Example 2: Handling High Cardinality
Scenario: You are predicting delivery times across 10,000 different zip codes. One-hot encoding would create 10,000 new columns, crashing your memory.
- Solution: Use Feature Hashing. This maps the zip codes to a fixed number of "buckets" (e.g., 512) using a hash function. While collisions (two zip codes in one bucket) may occur, it drastically reduces dimensionality and compute costs.
Comparison Tables
Normalization vs.
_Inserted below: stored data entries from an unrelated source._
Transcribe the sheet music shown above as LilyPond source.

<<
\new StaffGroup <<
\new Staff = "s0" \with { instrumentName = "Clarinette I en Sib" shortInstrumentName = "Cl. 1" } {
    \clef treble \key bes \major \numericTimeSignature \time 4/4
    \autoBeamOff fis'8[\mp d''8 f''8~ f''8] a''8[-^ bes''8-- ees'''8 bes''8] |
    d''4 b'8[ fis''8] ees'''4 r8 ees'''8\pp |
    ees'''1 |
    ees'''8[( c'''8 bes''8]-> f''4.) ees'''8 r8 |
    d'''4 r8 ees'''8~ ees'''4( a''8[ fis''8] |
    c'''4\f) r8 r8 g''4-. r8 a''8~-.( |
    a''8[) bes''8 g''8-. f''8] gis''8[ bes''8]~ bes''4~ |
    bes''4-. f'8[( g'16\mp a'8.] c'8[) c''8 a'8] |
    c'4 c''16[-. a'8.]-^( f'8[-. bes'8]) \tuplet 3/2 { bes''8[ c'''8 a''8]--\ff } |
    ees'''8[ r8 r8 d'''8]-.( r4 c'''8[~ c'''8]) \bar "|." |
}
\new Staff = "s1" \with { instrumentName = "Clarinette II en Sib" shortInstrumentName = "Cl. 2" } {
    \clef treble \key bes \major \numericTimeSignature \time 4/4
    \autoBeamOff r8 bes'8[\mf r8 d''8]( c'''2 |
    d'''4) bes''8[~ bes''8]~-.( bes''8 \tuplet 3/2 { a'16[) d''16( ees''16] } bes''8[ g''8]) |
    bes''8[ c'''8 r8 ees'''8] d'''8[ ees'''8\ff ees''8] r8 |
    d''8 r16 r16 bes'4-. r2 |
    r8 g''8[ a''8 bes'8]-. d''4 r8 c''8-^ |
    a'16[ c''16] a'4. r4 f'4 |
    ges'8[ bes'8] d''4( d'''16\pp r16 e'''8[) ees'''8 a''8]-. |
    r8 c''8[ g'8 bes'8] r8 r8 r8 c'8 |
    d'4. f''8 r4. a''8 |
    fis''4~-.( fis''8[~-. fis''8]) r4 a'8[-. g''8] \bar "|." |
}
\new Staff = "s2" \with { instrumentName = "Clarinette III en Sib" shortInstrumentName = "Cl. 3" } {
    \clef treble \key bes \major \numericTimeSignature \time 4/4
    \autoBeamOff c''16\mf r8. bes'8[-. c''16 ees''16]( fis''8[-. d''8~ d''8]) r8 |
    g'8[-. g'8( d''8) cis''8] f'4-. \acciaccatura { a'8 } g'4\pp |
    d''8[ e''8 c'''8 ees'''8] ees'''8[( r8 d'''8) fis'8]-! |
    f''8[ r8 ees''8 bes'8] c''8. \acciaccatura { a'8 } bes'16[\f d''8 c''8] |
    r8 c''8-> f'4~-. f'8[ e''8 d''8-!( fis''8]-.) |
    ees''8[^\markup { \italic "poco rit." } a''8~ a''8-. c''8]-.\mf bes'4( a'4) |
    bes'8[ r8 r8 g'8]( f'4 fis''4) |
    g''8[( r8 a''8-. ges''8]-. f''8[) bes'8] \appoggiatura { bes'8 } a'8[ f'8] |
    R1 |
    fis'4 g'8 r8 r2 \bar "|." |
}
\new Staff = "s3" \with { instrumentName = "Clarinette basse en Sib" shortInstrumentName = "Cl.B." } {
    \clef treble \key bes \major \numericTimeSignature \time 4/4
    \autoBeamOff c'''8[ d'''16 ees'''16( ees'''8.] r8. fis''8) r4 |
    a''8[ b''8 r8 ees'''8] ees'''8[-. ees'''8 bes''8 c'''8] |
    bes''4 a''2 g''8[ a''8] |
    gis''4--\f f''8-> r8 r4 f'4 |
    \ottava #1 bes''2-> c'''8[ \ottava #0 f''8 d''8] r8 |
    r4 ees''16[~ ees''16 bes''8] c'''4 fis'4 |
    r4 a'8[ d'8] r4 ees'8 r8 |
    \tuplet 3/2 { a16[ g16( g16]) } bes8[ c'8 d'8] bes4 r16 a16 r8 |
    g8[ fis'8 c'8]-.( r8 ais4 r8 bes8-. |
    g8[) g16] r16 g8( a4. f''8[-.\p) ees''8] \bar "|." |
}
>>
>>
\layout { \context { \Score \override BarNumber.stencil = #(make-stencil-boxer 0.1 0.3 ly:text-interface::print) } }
Standardization
| Feature | Normalization | Standardization |
|---|---|---|
| Range | Fixed (usually 0 to 1) | Not fixed (mean 0, std 1) |
| Outlier Sensitivity | Very Sensitive | Less Sensitive |
| Use Case | Algorithms that don't assume distribution (k-NN, Neural Nets) | Algorithms that assume Gaussian distribution (Linear Regression, SVMs) |
| Scaling Tool | Min-Max Scaler | Z-Score Scaler |
Categorical Encoding Strategies
| Strategy | Data Type | Advantage |
|---|---|---|
| Label Encoding | Ordinal (1st, 2nd, 3rd) | Preserves order relationship. |
| One-Hot Encoding | Nominal (Red, Blue) | Prevents model from assuming a rank. |
| Binary Encoding | High Cardinality | Fewer columns than OHE (Log2 representation). |
| Hashing | Very High Cardinality | Fixed-size output, extremely memory efficient. |
Checkpoint Questions
- Which AWS service would you use to store engineered features so they can be accessed for both offline training and real-time inference?
- If your numerical data is heavily skewed and contains significant outliers, would you prefer Min-Max Scaling or Z-score Standardization?
- True or False: One-hot encoding is the preferred method for a categorical feature with 5,000 unique categories.
- Which text processing technique reduces "fishing," "fished," and "fisher" to the base word "fish"?
▶Click to see answers
- Amazon SageMaker Feature Store.
- Z-score Standardization (it is more robust to outliers).
- False (Use Binary Encoding or Hashing for high cardinality).
- Stemming (or Lemmatization if considering context).
Muddy Points & Cross-Refs
- Offline vs. Online Feature Store: The offline store is usually in S3 (parquet) for batch training. The online store is in a low-latency DB (like DynamoDB) for real-time inference. Keeping them in sync is a major challenge SageMaker Feature Store solves automatically.
- When to use Data Wrangler vs. Glue? Use Data Wrangler for exploratory, visual, and SageMaker-native ML workflows. Use AWS Glue for massive-scale Spark ETL jobs or if the data needs to be integrated into a general-purpose data warehouse (Redshift).
- Deep Dive: See "Task 1.3: Data Integrity" for how to validate that these transformations didn't introduce bias.